Dr. Crowther’s research reveals that the scientific community has been massively underestimating the potential for forests to combat climate change. He says:
“There’s 400 gigatons now, in the 3 trillion trees, and if you were to scale that up by another trillion trees that’s in the order of hundreds of gigatons captured from the atmosphere – at least 10 years of anthropogenic emissions completely wiped out.”
In respect to Dr. Crowther’s findings, the United Nations has renamed a project they have been running known as The Billion Tree Campaign, to The Trillion Tree Campaign. This project has already seen 13.62 billion trees planted in suitable locations around the world.
Dr. Crowther discussed his findings into more detail at the American Association for the Advancement of Science (AAAS) meeting in Washington DC. Of everything he explains, what is most important to note is this: his findings clearly show us that trees are “our most powerful weapon in the fight against climate change”. However, the rest of the specifics are irrelevant to us actually going out there and making a difference.

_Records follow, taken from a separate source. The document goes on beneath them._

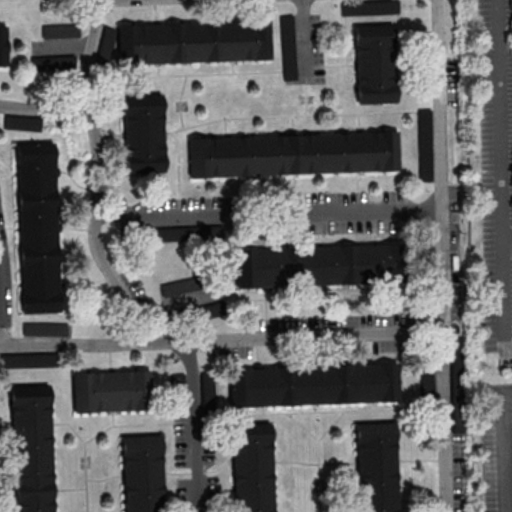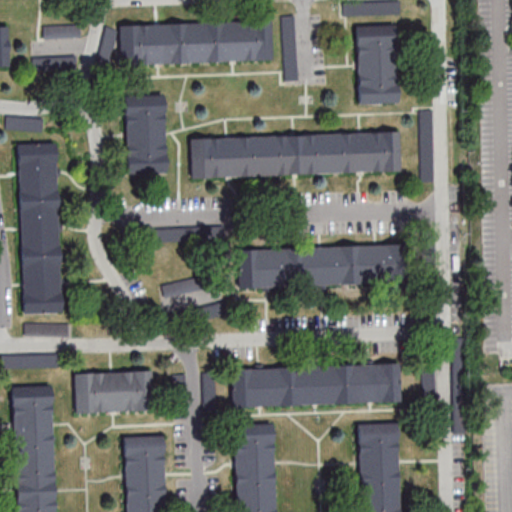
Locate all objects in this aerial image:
building: (60, 30)
building: (197, 41)
building: (3, 47)
building: (53, 62)
building: (376, 63)
road: (43, 106)
building: (22, 121)
building: (143, 133)
building: (427, 144)
building: (294, 154)
parking lot: (498, 172)
road: (97, 174)
road: (503, 178)
road: (268, 209)
building: (37, 227)
building: (169, 233)
road: (442, 256)
building: (319, 265)
building: (183, 284)
road: (0, 322)
building: (44, 328)
road: (290, 338)
road: (68, 344)
building: (428, 379)
building: (314, 384)
building: (209, 390)
building: (111, 391)
road: (195, 427)
parking lot: (497, 446)
road: (501, 446)
building: (32, 448)
building: (377, 466)
building: (252, 467)
building: (143, 473)
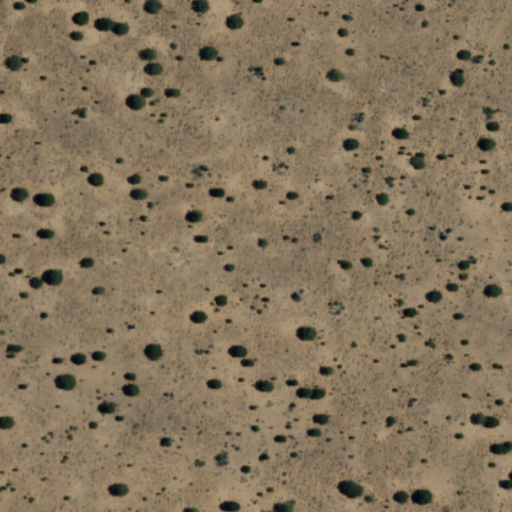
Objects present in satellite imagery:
road: (503, 444)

The beautiful thing about all this is that anyone, anywhere in the world, can contribute to helping combat climate change. High tech solutions like carbon capture systems are complex, expensive, and aren’t something just anyone can do. But, not tree planting! Any individual, even if they are alone, can plant a tree! Dr. Crowther concludes:
“We are not targeting urban or agricultural area, just degraded or abandoned lands, and it has the potential to tackle the two greatest challenges of our time – climate change and biodiversity loss. It’s a beautiful thing because everyone can get involved. Trees literally just make people happier in urban environments, they improve air quality, water quality, food quality, ecosystem service, it’s such an easy, tangible thing.”